What should I look for when buying a bike?

What should I look for when buying a bike?

Post by Peter A. Forke » Mon, 16 Jun 1997 04:00:00


OK, it's a vague question, but I can go into Sear and see bikes for $99,
then I can go to the local cycle shop and see them for $500.

I'm looking for a bike that I will ride occassionally, so the $99 price
tag is more to more inclination, however, I don't want to buy garbage.
So, what should I look for in a bike?

Any help is appreciated.

Peter

 
 
 

What should I look for when buying a bike?

Post by George Masl » Tue, 17 Jun 1997 04:00:00

: OK, it's a vague question, but I can go into Sear and see bikes for $99,
: then I can go to the local cycle shop and see them for $500.

: I'm looking for a bike that I will ride occassionally, so the $99 price

Occasionally?  A Sears bike is usually heavier, weaker, and more
unreliable than a "bike shop quality" bike.  If you ride a mile once a
month, you're alright with a cheapo, I suppose.  The more you ride, the
more you need the quality of a good bike shop bike.  It is with bikes
sometimes as with stereo speakers:  there is a very substantial difference
in quality between the $20 a pair speakers and the $400 a piece speakers,
but if your ears can't appreciate the quality difference, there's not much
point in paying for it.  Similarly, there is a massive difference in
quality between a brand name bike and a generic department store bike, and
there is a dramatic difference in a bike assembled by a bike shop to your
fit and one assembled by Bob in the Back to go on display.  If you're not
going to *use* that quality or notice it, don't worry about it.

George

 
 
 

What should I look for when buying a bike?

Post by BQin » Tue, 17 Jun 1997 04:00:00

My absolute minimum requirement is alloy rims and either cantilever or
quality (not stamped steel) side-pull brakes.  Chromed rims and flexy
brakes are death, and even a Huffy can hit 40 mph on a downhill.  One of
my "fond" memories is accelerating down a hill in Japan on a 10 speed
Huffy (I was using it as a beater bike) when,at about 38 mph, all systems
"converged".  Apparently all the cruddy parts became harmonically
balanced.  The tire hum, crank squeak, chain rattle, etc., etc. just
disappeared, and all I could hear was the quiet swoosh of wind noise.
*Very* spooky!  Fortunately I convinced my wife I *needed* an RB2
Bridgestone, and haven't owned a department store bike for any purpose
since.  After reliable stopping power, look for repairable cranksets,
frame strength and light weight, and the best mix of components you can
afford.  You can find Huffys with some of these qualities, even at
Wal-Mart, but you will only get a good shot at proper assembly and service
after delivery at a bike shop.  Oh, yeah - the Huffys with these minimum
qualities still will run about $300 at Wal-Mart. Get thee to a bike shop.
Good luck.
 <\ __     ,__o                Bill Yoder
    \bob__|_ /\_<,        If I'm not towin',
... (*)    (*)/'(*)                    I'm probably not goin'

 
 
 

What should I look for when buying a bike?

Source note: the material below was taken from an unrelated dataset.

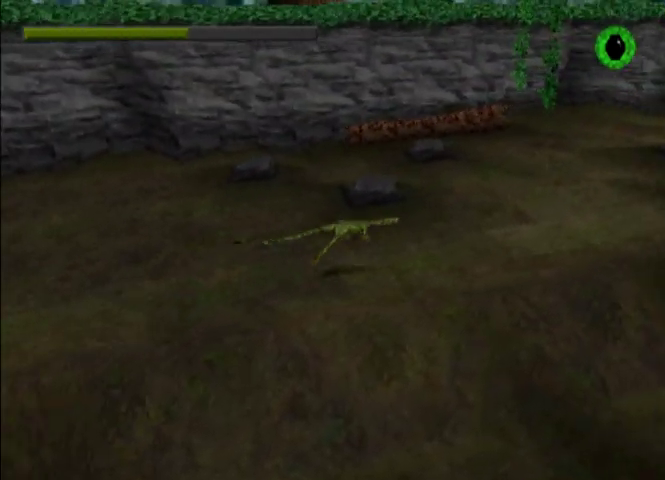
{"buttons": ["DPAD_RIGHT"], "left_stick": "center", "events": []}
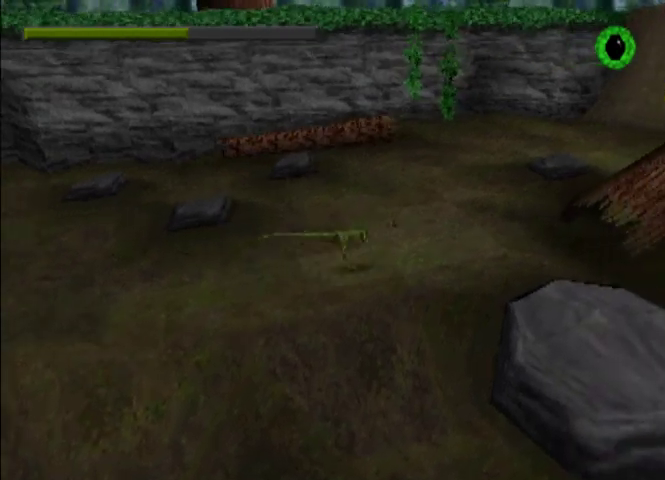
{"buttons": ["DPAD_RIGHT"], "left_stick": "center", "events": [[267, "CROSS", "down"], [267, "SQUARE", "down"], [433, "CROSS", "up"], [433, "SQUARE", "up"]]}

Post by Dave Gittin » Wed, 18 Jun 1997 04:00:00



Quote:
> : OK, it's a vague question, but I can go into Sear and see bikes for
$99,
> : then I can go to the local cycle shop and see them for $500.

> : I'm looking for a bike that I will ride occassionally, so the $99 price

I know of no trade, other than perhaps toys, where such total rubbbish can
be sold to a gullible public, as the cycle trade.  What's worse, because
the average buyer is totally ignorant of cycling, they actually bemand the
junk.  You would not buy a TV or a refrigerator of the same quality as a
department store bike.  Don't lumber yourself with a pile of garbage.  Even
mildly passable bikes start at around $250 and they are still pretty tinny.

Dave Gittins  

 
 
 

What should I look for when buying a bike?

Post by Eric P. Salathe, Jr » Thu, 19 Jun 1997 04:00:00

Quote:

> OK, it's a vague question, but I can go into Sear and see bikes for $99,
> then I can go to the local cycle shop and see them for $500.

> I'm looking for a bike that I will ride occassionally, so the $99 price
> tag is more to more inclination, however, I don't want to buy garbage.
> So, what should I look for in a bike?

The number one thing to consider is the frame. The easiest thing to see
is how the dropouts (fittings at the front and rear forkends that hold
the wheel) are fastened to the frame. On the cheapest depeartment store
bikes, the dropout will be stamped out of sheet metal. It is inserted
into the frame tube then the tube is squished and spot welded to hold
the dropout. A bike store bike will have forged dropouts that are tig
welded to the frame. Look and compare. Even the cheapest frames from
Diamond Back, Trek, Schwinn, and others will be sufficiently strong for
even the most demanding use. Even the cheapest Shimano shifters and
brakes will work flawlessly, `tho they will not last as long as better
stuff. You also need to consider who put the bike together and who you
will bring it to for repairs; most shops offer at least one free tune-up
in the first year of buying the bike.

You actually can get decent bike store bikes for under $200. Most of the
kids buying MTBs need to have this year's model, so last year's with its
passe colors and `obsolete' components is often beind sold at huge
discounts.
--
              ,

Seattle WA

 
 
 

What should I look for when buying a bike?

Post by Gordon Sna » Thu, 19 Jun 1997 04:00:00

Quote:

> OK, it's a vague question, but I can go into Sear and see bikes for $99,
> then I can go to the local cycle shop and see them for $500.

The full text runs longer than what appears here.